About this exercise:
What you output must match, exactly, the lines from the start of the records to the line containing "## Estructura inicial", both ends kept and pictures excluded.

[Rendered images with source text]
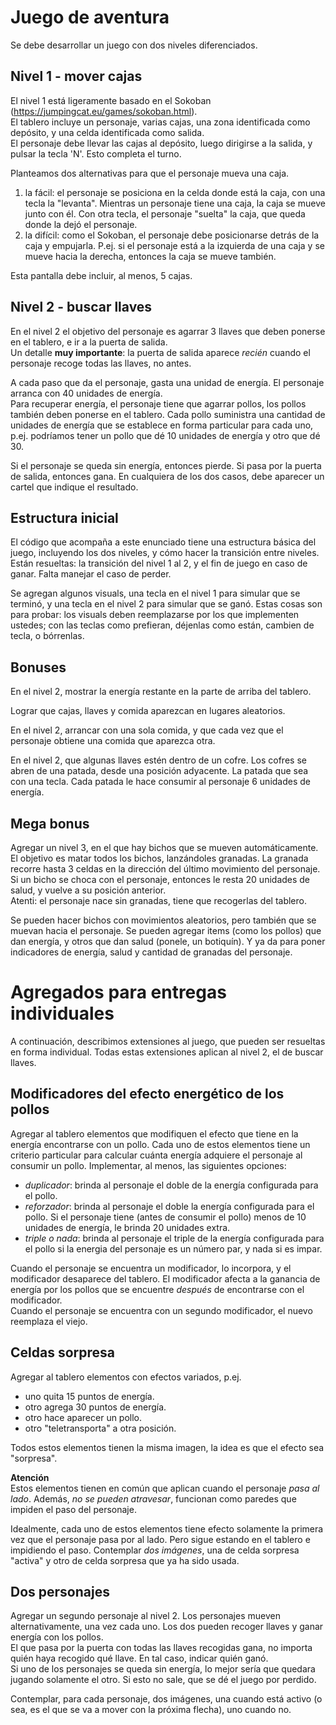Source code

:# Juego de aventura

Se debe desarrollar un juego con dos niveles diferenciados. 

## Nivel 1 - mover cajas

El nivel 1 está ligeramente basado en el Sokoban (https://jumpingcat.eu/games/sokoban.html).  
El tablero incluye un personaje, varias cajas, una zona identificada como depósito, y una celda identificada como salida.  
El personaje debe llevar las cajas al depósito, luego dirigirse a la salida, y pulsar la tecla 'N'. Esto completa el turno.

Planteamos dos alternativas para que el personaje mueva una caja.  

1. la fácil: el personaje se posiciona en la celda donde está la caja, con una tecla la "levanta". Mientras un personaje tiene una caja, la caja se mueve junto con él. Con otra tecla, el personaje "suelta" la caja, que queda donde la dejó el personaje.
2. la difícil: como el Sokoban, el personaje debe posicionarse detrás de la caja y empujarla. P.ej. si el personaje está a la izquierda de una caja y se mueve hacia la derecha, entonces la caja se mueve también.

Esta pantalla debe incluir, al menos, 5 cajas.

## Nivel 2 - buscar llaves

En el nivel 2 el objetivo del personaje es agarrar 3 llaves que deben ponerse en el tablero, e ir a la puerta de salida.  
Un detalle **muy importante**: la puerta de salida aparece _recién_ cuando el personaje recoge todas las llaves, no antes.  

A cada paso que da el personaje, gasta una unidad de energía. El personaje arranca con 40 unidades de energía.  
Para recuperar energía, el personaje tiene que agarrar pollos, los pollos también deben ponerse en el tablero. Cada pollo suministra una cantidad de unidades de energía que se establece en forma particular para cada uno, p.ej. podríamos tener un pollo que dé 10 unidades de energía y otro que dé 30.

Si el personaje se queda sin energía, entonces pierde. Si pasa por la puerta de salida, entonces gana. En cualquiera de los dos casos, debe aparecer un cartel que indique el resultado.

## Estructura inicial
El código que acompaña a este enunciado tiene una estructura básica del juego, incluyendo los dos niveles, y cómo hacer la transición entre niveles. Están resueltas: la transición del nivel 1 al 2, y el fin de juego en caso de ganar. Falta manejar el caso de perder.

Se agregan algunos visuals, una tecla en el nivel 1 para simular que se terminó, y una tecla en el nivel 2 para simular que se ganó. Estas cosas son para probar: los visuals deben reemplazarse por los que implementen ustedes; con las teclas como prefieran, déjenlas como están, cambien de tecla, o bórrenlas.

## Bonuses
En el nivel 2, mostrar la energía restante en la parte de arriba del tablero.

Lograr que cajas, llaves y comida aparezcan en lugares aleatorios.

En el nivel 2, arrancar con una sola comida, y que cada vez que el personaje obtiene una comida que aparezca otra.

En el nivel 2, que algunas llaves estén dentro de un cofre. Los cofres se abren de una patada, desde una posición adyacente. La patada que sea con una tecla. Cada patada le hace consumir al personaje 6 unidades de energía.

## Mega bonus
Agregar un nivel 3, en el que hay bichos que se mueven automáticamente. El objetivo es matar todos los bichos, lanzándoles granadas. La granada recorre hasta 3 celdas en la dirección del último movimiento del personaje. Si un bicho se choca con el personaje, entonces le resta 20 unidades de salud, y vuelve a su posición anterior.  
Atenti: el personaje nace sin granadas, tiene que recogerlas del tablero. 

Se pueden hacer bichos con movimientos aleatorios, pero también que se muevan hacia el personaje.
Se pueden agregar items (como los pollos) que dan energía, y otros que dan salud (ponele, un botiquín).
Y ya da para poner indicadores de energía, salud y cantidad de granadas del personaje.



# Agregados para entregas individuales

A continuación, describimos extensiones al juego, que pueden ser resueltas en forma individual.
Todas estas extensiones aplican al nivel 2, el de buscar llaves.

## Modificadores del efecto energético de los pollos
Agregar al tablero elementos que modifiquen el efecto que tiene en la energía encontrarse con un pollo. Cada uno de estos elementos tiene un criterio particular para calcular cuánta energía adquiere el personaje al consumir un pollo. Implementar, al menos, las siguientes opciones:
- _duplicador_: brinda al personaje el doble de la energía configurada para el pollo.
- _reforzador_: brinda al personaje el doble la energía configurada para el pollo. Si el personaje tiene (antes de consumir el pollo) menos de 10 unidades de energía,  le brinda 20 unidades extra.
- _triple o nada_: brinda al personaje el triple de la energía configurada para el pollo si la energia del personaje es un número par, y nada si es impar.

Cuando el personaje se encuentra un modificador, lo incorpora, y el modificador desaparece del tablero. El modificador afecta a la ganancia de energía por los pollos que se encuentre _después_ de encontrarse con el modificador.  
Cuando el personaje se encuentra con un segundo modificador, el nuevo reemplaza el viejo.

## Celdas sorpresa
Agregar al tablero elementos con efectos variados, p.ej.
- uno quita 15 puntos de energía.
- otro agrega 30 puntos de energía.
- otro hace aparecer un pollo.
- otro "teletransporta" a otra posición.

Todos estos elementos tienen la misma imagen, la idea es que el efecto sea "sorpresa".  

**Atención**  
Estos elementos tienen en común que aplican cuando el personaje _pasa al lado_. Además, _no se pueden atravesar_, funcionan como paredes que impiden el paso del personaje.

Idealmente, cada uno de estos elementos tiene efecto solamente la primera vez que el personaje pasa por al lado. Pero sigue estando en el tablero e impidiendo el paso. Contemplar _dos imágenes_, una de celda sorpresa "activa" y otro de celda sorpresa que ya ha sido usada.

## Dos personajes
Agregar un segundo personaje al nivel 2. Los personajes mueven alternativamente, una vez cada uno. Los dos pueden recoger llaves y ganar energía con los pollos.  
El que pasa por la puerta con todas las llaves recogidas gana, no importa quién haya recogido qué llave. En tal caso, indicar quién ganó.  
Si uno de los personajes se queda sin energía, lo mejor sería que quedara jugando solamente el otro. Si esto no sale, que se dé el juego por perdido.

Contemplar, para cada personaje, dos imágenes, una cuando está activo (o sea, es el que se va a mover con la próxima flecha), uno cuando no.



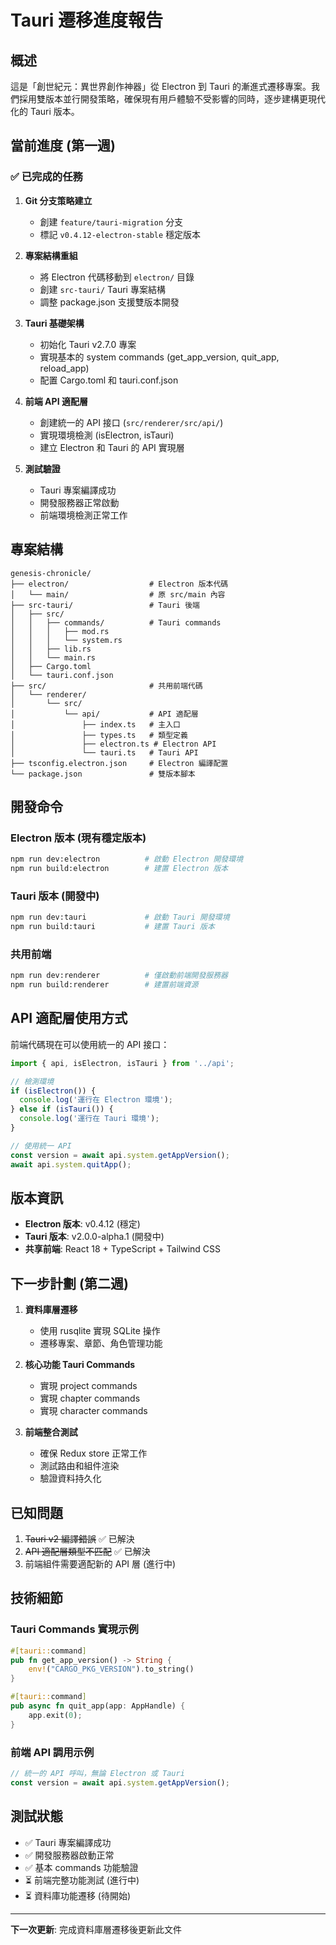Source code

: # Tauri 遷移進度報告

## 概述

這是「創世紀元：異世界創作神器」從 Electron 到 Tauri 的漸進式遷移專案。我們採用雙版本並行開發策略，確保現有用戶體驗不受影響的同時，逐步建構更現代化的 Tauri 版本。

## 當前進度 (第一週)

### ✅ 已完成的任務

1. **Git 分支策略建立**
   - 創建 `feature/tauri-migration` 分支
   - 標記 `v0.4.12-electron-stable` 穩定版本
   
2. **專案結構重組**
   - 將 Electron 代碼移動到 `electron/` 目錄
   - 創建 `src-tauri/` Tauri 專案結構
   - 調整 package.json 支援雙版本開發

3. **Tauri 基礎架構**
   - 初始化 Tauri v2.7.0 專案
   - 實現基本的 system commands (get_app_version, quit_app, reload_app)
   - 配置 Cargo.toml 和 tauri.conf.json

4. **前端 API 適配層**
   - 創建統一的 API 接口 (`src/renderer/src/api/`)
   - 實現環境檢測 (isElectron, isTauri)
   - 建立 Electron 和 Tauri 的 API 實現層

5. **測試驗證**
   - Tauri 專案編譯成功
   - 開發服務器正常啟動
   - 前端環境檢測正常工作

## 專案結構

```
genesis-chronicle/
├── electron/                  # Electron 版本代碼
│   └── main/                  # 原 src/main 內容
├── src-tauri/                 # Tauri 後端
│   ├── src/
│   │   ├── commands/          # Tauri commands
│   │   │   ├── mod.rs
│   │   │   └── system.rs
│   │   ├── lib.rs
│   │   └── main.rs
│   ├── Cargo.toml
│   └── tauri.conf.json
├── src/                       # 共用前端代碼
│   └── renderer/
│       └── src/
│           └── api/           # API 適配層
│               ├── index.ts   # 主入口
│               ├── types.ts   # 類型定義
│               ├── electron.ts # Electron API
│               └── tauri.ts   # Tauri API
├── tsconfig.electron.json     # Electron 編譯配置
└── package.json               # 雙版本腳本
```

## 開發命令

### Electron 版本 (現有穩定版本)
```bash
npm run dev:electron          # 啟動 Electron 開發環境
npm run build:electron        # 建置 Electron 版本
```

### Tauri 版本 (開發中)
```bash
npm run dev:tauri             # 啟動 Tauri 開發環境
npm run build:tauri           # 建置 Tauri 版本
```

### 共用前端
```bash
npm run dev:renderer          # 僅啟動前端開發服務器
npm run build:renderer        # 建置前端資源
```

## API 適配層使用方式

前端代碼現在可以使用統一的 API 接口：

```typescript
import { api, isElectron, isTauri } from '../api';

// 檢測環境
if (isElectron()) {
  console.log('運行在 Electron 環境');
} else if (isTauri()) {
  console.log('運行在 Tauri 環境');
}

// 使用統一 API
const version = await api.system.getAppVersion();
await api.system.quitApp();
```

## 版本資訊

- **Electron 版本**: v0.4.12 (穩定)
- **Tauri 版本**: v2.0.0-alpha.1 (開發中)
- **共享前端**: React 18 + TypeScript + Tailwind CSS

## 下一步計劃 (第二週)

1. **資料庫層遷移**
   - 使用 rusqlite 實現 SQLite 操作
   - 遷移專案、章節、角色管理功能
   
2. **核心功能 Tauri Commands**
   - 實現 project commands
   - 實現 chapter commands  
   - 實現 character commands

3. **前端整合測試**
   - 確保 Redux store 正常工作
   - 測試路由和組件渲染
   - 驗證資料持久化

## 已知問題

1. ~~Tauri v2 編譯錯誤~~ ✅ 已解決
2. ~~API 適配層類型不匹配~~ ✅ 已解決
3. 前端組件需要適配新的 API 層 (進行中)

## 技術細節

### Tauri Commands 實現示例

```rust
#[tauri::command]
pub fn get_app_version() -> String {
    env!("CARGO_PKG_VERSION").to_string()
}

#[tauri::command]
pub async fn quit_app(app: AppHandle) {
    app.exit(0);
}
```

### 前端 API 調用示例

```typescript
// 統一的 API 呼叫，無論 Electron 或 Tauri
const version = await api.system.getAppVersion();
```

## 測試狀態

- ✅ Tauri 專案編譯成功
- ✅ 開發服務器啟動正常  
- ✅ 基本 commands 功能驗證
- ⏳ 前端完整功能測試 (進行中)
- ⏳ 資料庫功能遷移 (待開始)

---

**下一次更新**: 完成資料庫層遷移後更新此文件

Exercise response:
Source code

:# Juego de aventura

Se debe desarrollar un juego con dos niveles diferenciados. 

## Nivel 1 - mover cajas

El nivel 1 está ligeramente basado en el Sokoban (https://jumpingcat.eu/games/sokoban.html).  
El tablero incluye un personaje, varias cajas, una zona identificada como depósito, y una celda identificada como salida.  
El personaje debe llevar las cajas al depósito, luego dirigirse a la salida, y pulsar la tecla 'N'. Esto completa el turno.

Planteamos dos alternativas para que el personaje mueva una caja.  

1. la fácil: el personaje se posiciona en la celda donde está la caja, con una tecla la "levanta". Mientras un personaje tiene una caja, la caja se mueve junto con él. Con otra tecla, el personaje "suelta" la caja, que queda donde la dejó el personaje.
2. la difícil: como el Sokoban, el personaje debe posicionarse detrás de la caja y empujarla. P.ej. si el personaje está a la izquierda de una caja y se mueve hacia la derecha, entonces la caja se mueve también.

Esta pantalla debe incluir, al menos, 5 cajas.

## Nivel 2 - buscar llaves

En el nivel 2 el objetivo del personaje es agarrar 3 llaves que deben ponerse en el tablero, e ir a la puerta de salida.  
Un detalle **muy importante**: la puerta de salida aparece _recién_ cuando el personaje recoge todas las llaves, no antes.  

A cada paso que da el personaje, gasta una unidad de energía. El personaje arranca con 40 unidades de energía.  
Para recuperar energía, el personaje tiene que agarrar pollos, los pollos también deben ponerse en el tablero. Cada pollo suministra una cantidad de unidades de energía que se establece en forma particular para cada uno, p.ej. podríamos tener un pollo que dé 10 unidades de energía y otro que dé 30.

Si el personaje se queda sin energía, entonces pierde. Si pasa por la puerta de salida, entonces gana. En cualquiera de los dos casos, debe aparecer un cartel que indique el resultado.

## Estructura inicial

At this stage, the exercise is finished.